──────── Excerpt provided ────────

Identification of the failure modes for internal corrosion. Corrosion related failure modes
have to be identified based on the most likely corrosion forms that can occur in the pipeline. Such
corrosion forms comprise general corrosion, longitudinal grooving, pitting, weld corrosion and
mesa corrosion. For each corrosion form one may define a critical depth or critical wall thickness
reduction. Such critical depths are given in guidelines like the ASME B31G6. Here, one may find
equations relating the critical depth, the typical length of the attack and the maximum allowable
hoop stress.
Deterministic corrosion model for a pipeline, identification of critical locations.
Corrosion models are established for the entire pipeline, using the calculation approach as
described above, and shown in Figure 1. Based on the actual conditions, different models may
have to be established for the various corrosion forms. The result provides two important pieces of
information: The maximum deterministic corrosion rates, and the positions were they occurs. The
first information is taken further into the risk analysis, while the critical position identification is
important for corrosion monitoring evaluation.

──────── Records shown ────────

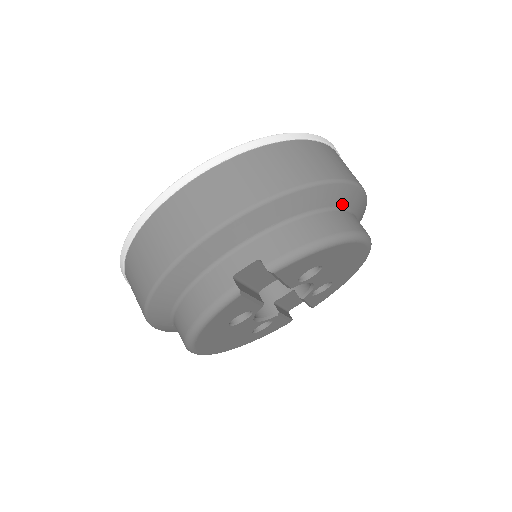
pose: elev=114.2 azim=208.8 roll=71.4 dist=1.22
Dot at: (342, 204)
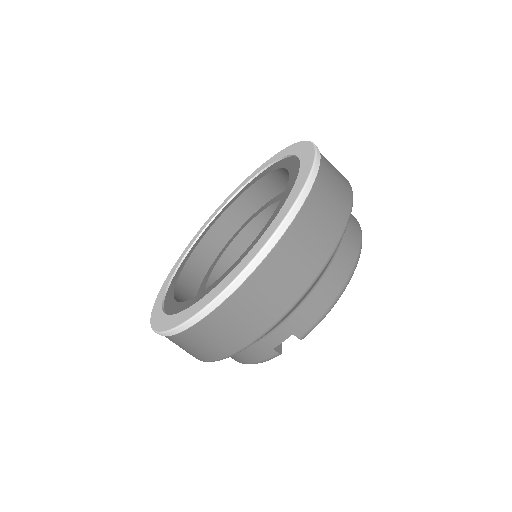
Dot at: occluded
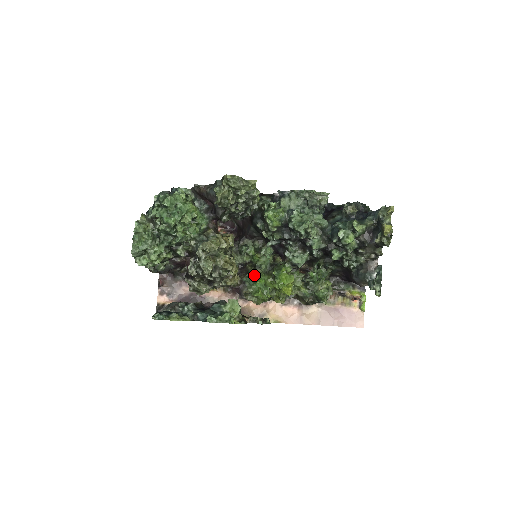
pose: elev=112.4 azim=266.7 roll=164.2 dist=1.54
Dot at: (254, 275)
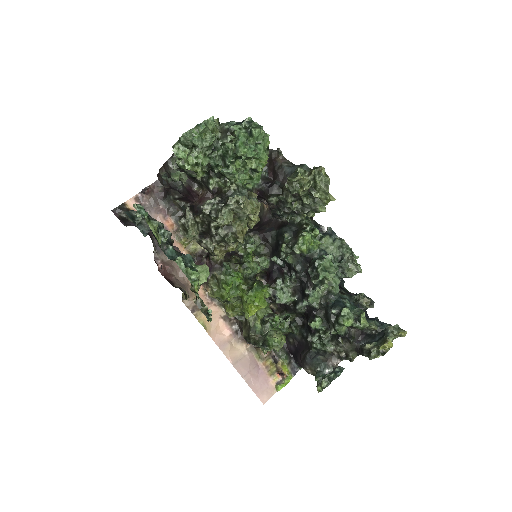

────────
──────── Records shown ────────

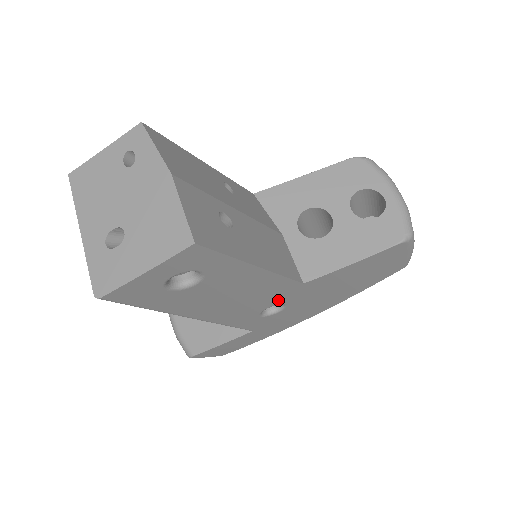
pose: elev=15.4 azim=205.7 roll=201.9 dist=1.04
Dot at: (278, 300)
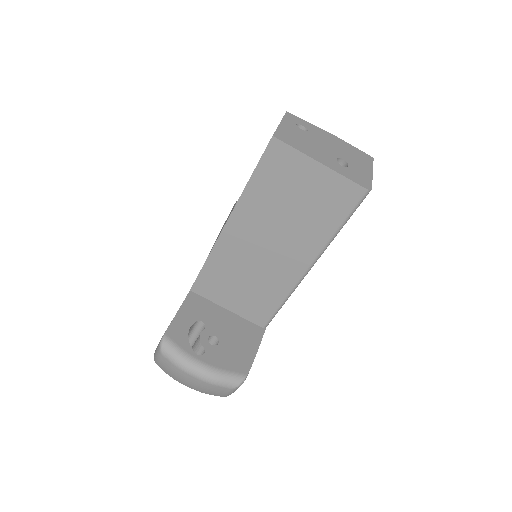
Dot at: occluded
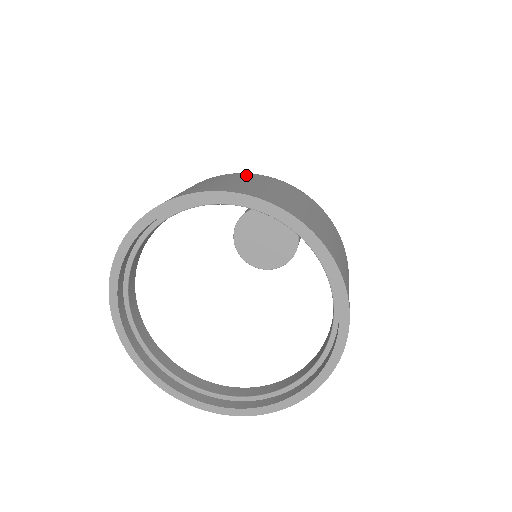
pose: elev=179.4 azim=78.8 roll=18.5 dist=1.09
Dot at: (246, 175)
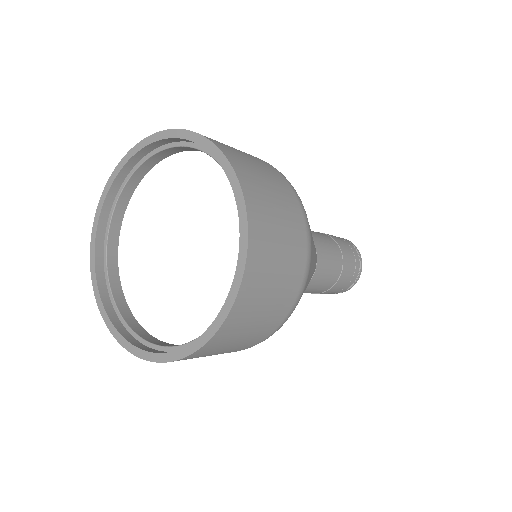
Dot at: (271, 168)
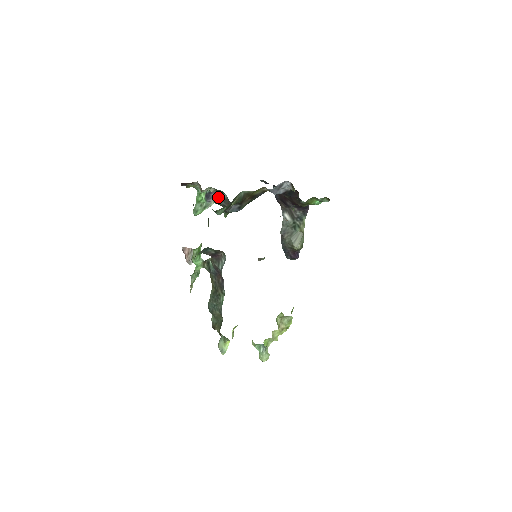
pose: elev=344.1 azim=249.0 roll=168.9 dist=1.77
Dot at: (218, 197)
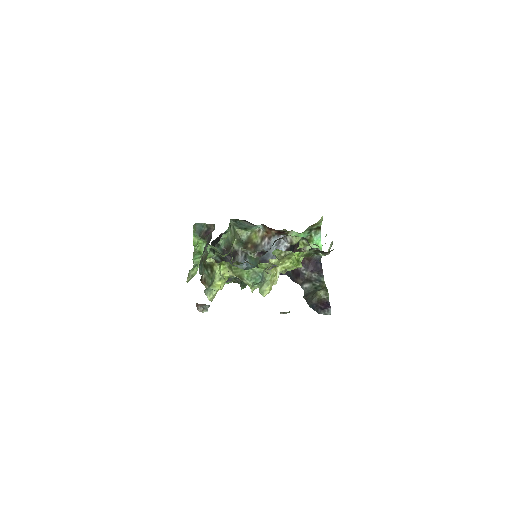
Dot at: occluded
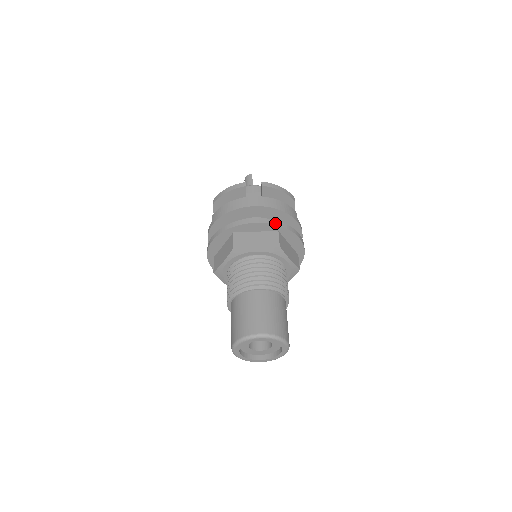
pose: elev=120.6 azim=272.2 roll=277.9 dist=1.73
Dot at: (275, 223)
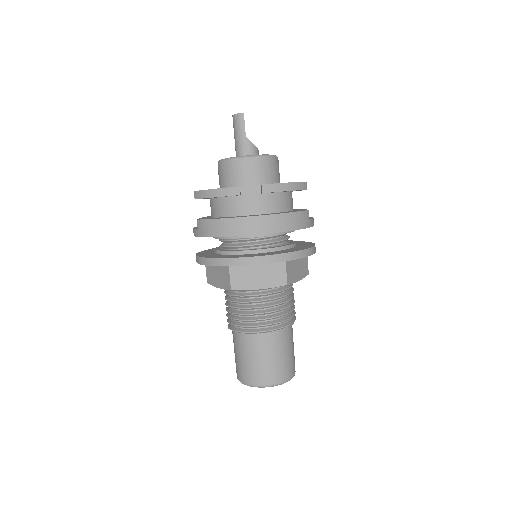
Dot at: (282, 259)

────────

### Requests
a: Return, unchanged, the stretch of the records from the line containing "pose: elev=112.4 azim=266.7" through the line containing "Dot at: (254, 275)", with both of those lines included.
b: Take the passage on internal pipeline corrosion further, picking up right after its final sentence.

### Answers
a:
pose: elev=112.4 azim=266.7 roll=164.2 dist=1.54
Dot at: (254, 275)

b:
Establish a probability model for the different corrosion forms. The deterministic
corrosion models form the basis for establishing a probabilistic description of the maximum
corrosion rates. Such a probabilistic description is illustrated in figure 2. In the probabilistic
approach the deterministic value corresponds to the mean value. The scatter around this value is
reflecting the model uncertainty as evident in the experimental data to which the corrosion models
have been fitted5. The probability distribution shown in figure 2 is the log-normal distribution.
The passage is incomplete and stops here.